**Job:** An exact copy of every entry is needed, with no images.

**Provided data:**
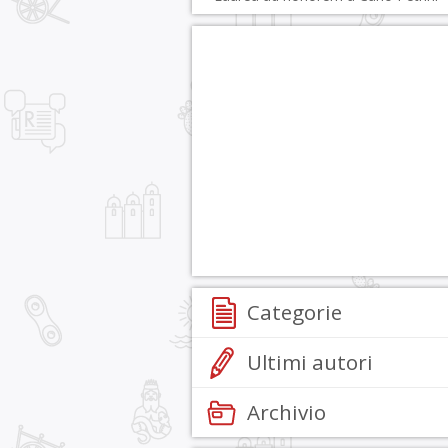
Categorie
Ultimi autori
Archivio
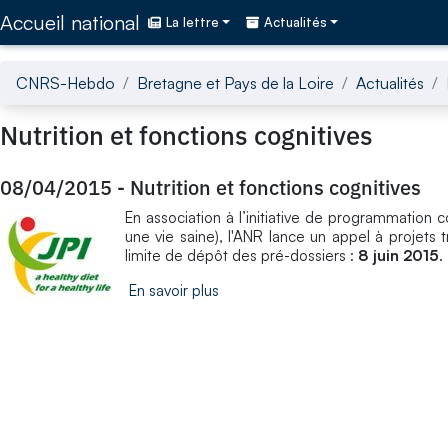
Accédez directement au contenu de la page
Accueil national
La lettre
Actualités
CNRS-Hebdo
Bretagne et Pays de la Loire
Actualités
Nutrition et fonctions cognitives
08/04/2015
-
Nutrition et fonctions cognitives
En association à l’initiative de programmation c
une vie saine), l'ANR lance un appel à projets 
limite de dépôt des pré-dossiers :
8 juin 2015
.
En savoir plus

**Exercise response:**
Categorie
Ultimi autori
Archivio
Accédez directement au contenu de la page
Accueil national
La lettre
Actualités
CNRS-Hebdo
Bretagne et Pays de la Loire
Actualités
Nutrition et fonctions cognitives
08/04/2015
-
Nutrition et fonctions cognitives
En association à l’initiative de programmation c
une vie saine), l'ANR lance un appel à projets 
limite de dépôt des pré-dossiers :
8 juin 2015
.
En savoir plus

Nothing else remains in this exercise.